China’s population explosion of the mid-20th century certainly slowed due at least in part to widespread compliance with the one-child policy. The Chinese government considers it a success, the strain on China’s health and educational systems has been minimized, environmental and economic resources are recovering, and China’s rise as a world power reflects the impact of slowed population growth.

However, the policy has been harshly criticized for several reasons, not the least of which is that many feel it violates a basic human right to choose the size of one’s own family. There are possible social problems looming for a nation populated by only children now in their 20s and 30s; referred to in the media as “little emperors” many of these children are perceived as having been pampered and over-indulged. Moreover, enforcement has never been equal and reinforces the growing gap between rural and urban China.

Too Few Women

Perhaps the greatest negative effect of the one-child policy is its impact on China’s female population. There is a long history in China of a preference for sons, and when families found themselves limited to just one child having a boy became almost a necessity for many families. China has no social security system and limited public welfare; it is understood that boys are obligated to care for their aging parents as they grow up, while a girl traditionally helps care for her husband’s family.

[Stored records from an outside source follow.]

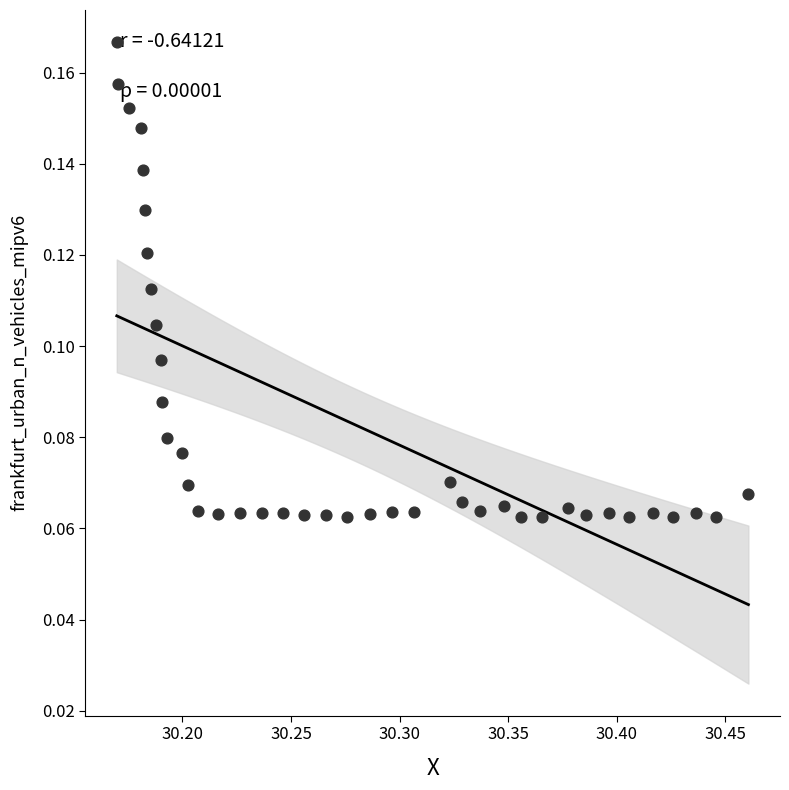

What is the range of X values (max minus min)?

0.3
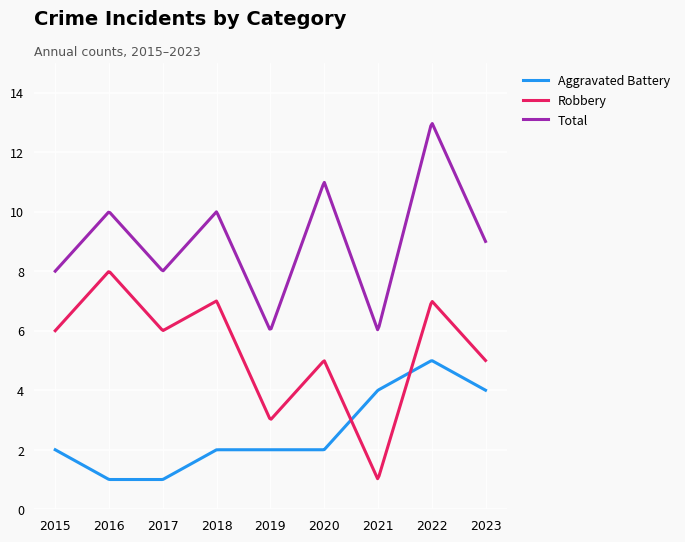

Which series has the largest total across all categories?

Total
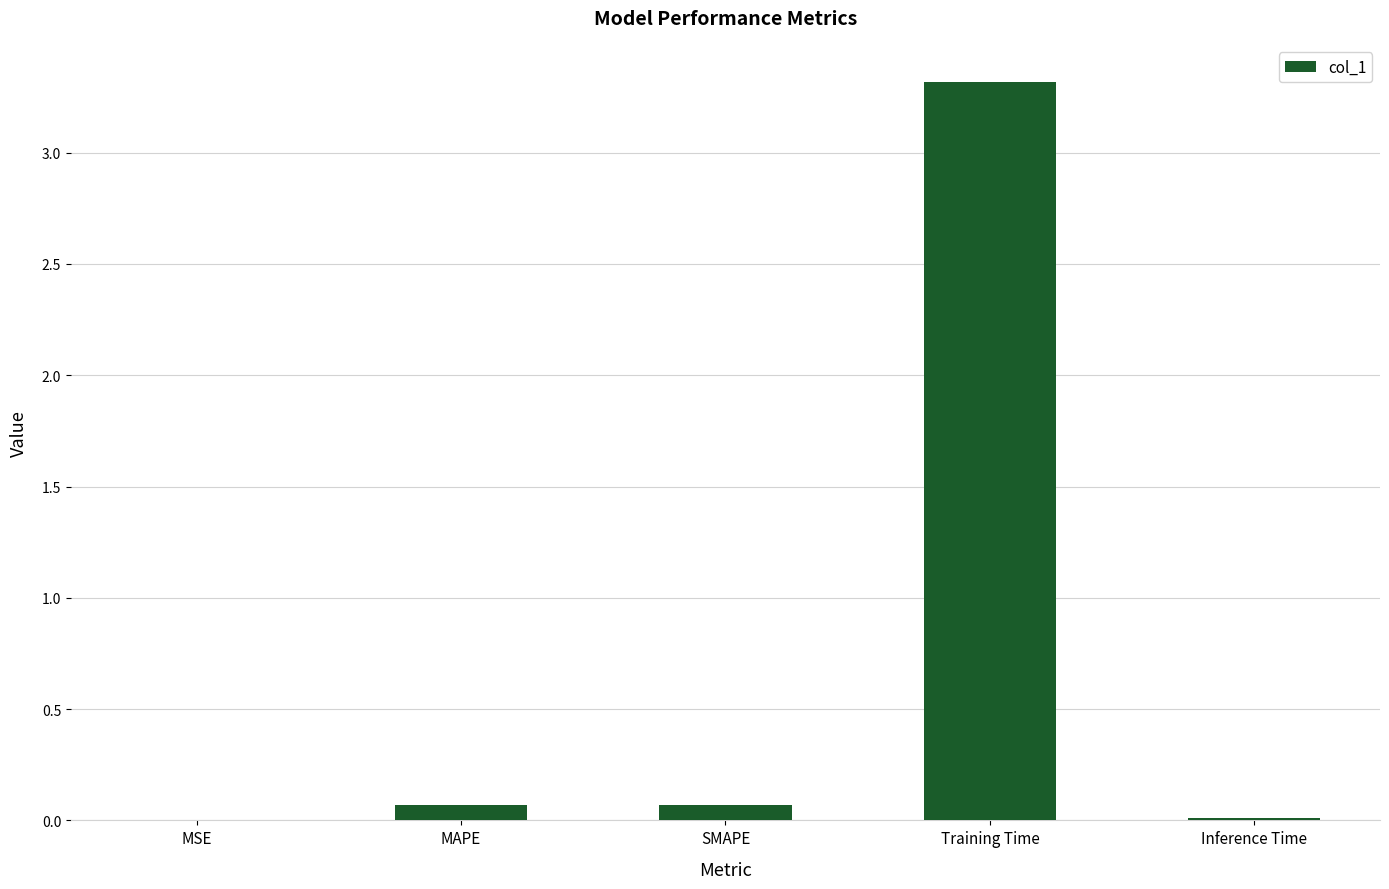

What is the maximum value shown in the chart?

3.3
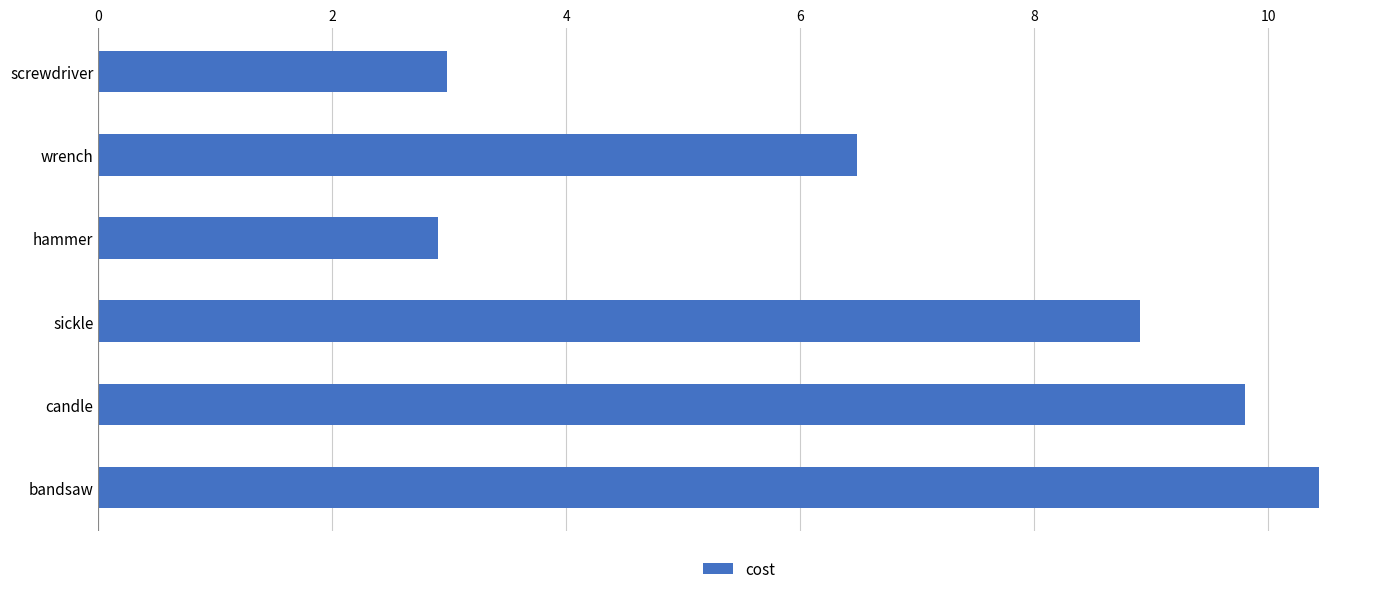

Are the bars horizontal?

Yes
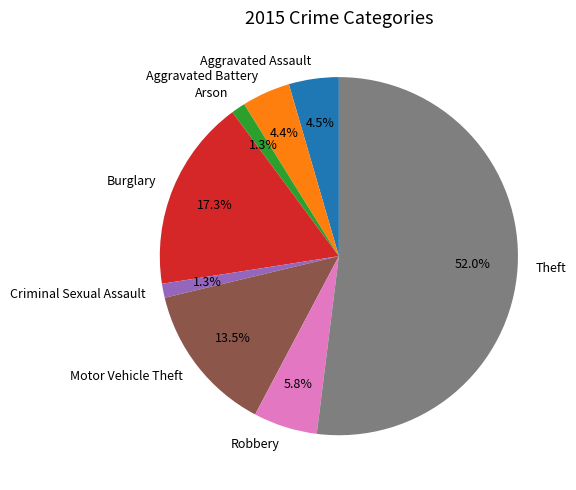

Which has a higher value, Theft or Criminal Sexual Assault?

Theft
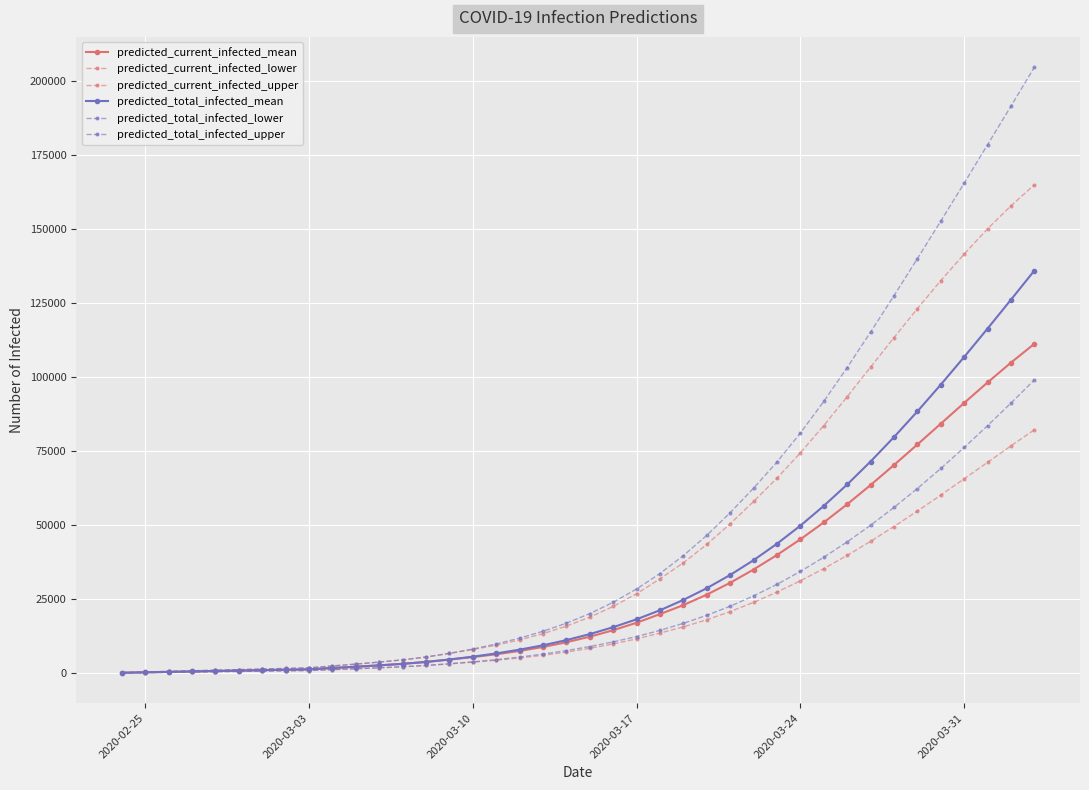

Does the chart have visible grid lines?

Yes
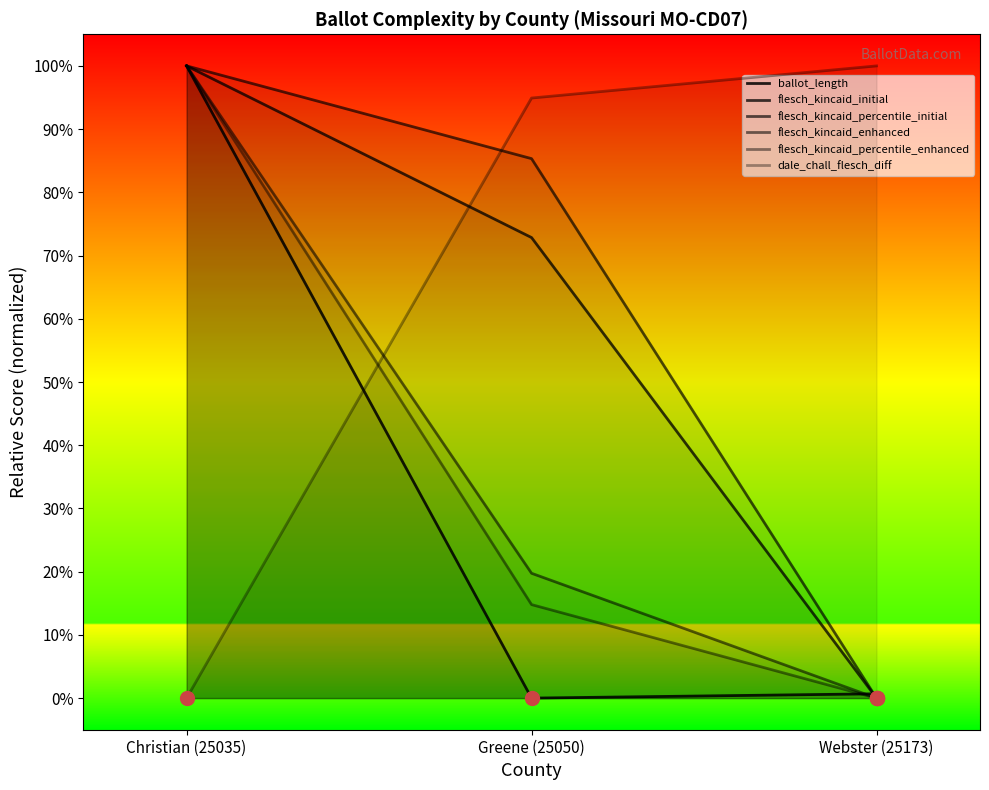

Is the value of ballot_length at Christian (25035) greater than the value of flesch_kincaid_percentile_enhanced at Christian (25035)?

No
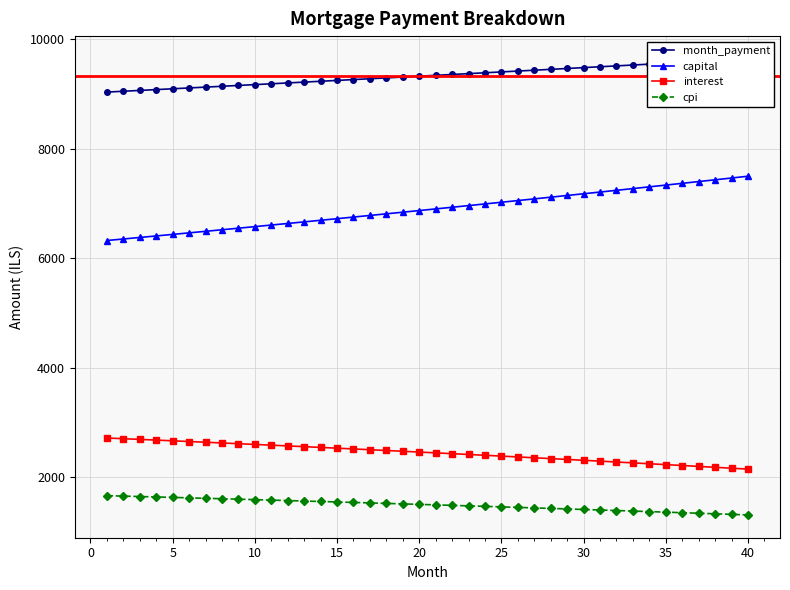

What is the value of the month_payment point at the 27th from the left?

9435.4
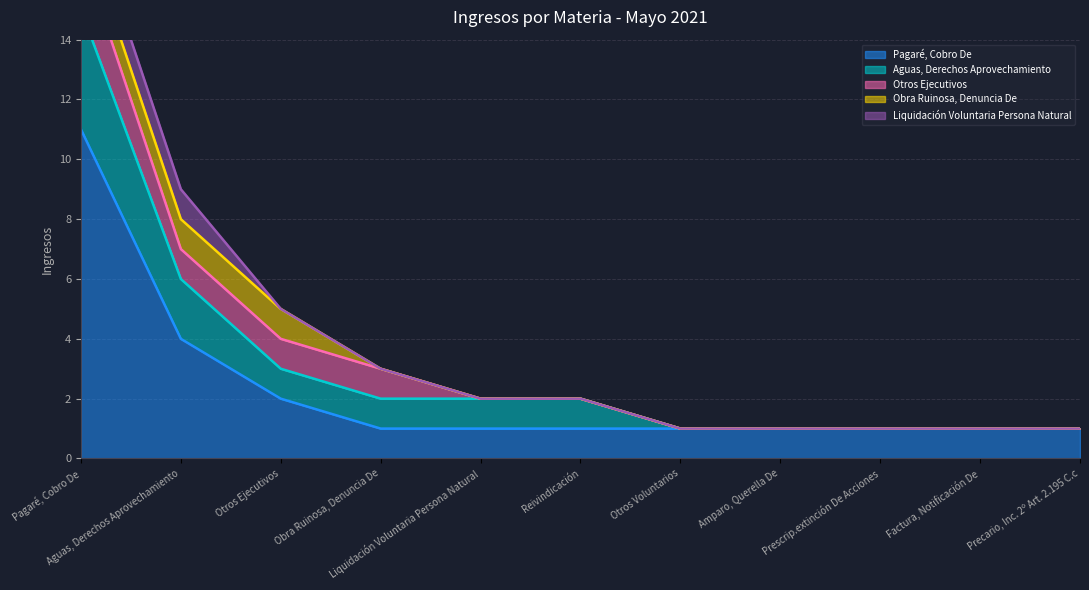

What are all the series names shown in the legend?

Pagaré, Cobro De, Aguas, Derechos Aprovechamiento, Otros Ejecutivos, Obra Ruinosa, Denuncia De, Liquidación Voluntaria Persona Natural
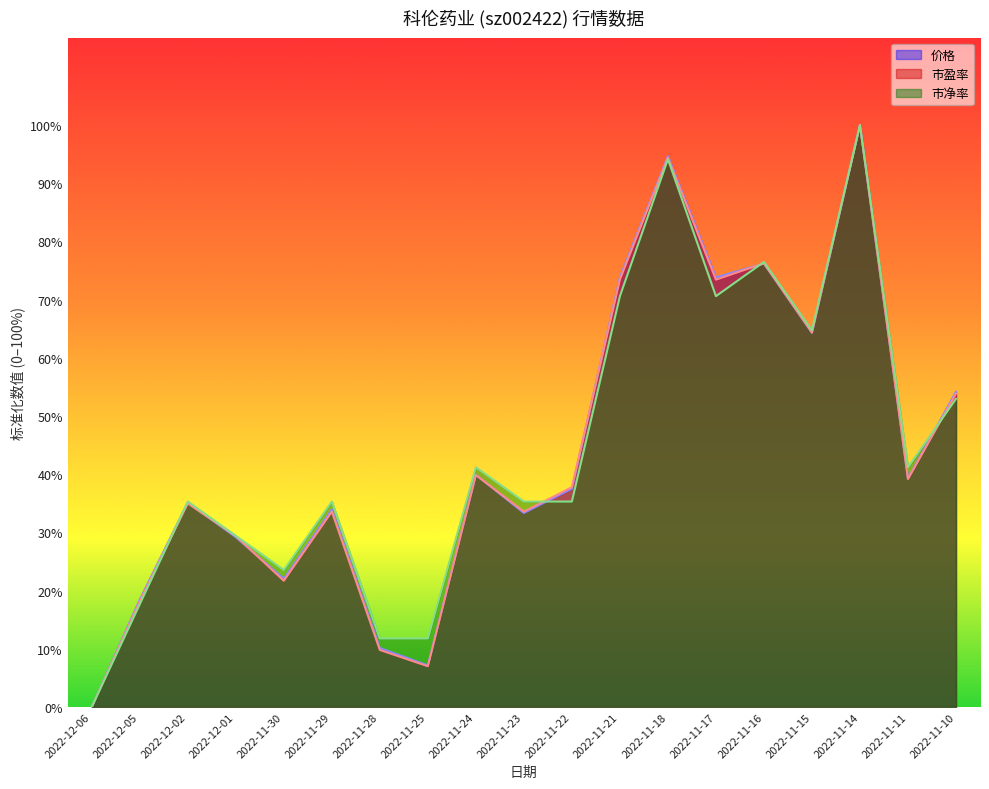

Which series has the largest total across all categories?

市净率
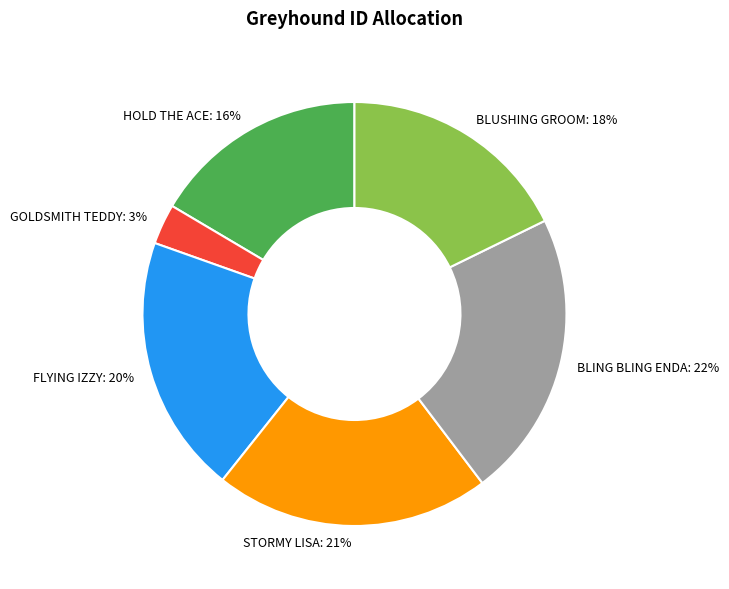

To the nearest percent, what portion does HOLD THE ACE represent?

16%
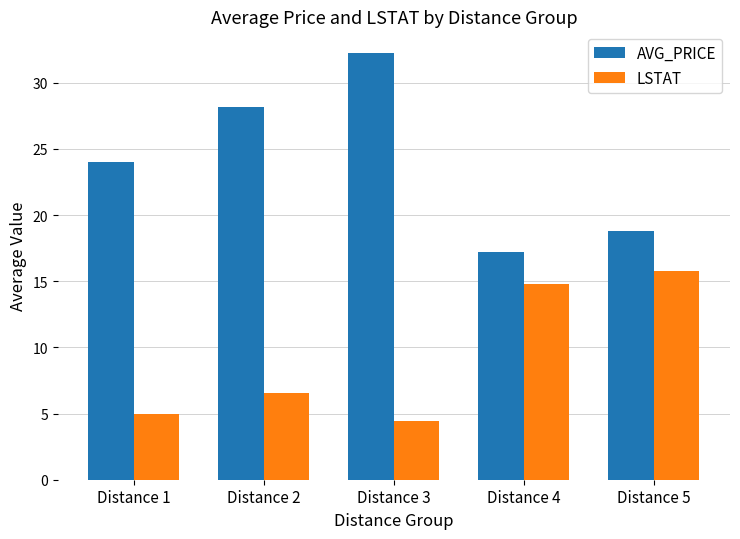

Are the bars horizontal?

No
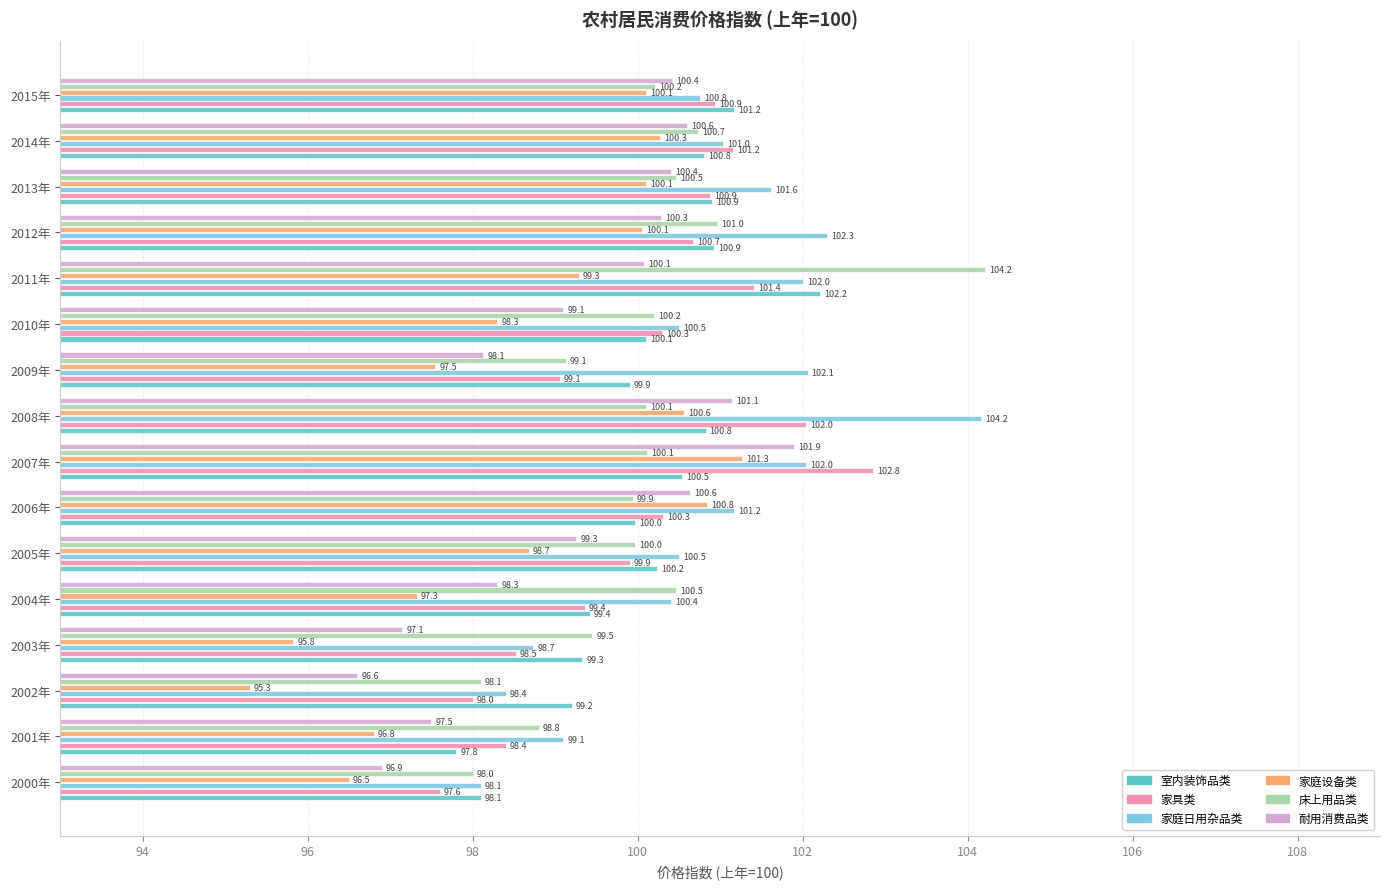

Which series has the largest total across all categories?

家庭日用杂品类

The preference for boys has resulted in a gender imbalance among China’s children. Female infanticide and abandonment was traditionally practiced in rural areas for unwanted baby girls; modern technology has skewed the sex ratio even more by allowing for the selective abortions of female fetuses. The natural ratio of males to females at birth is approximately 103-107 boys for every 100 girls; in China the ration of male to female infants in 2009 was 119 boys to 100 girls. Population experts predict there will be 30 million more men than women in China by 2020. Some of these “missing” girls are not dead but elsewhere; more than 50,000 Chinese children, most around one year old, were adopted out of Chinese orphanages by American citizens between 2002 and 2009. Ninety-one percent of these children were girls.

The Chinese government is aware of the problem and is attempting to combat it with publicity campaigns emphasizing the importance of girls. Recent surveys have shown some minimal impact; in one 37 percent of Chinese women said they had no gender preference for their first child.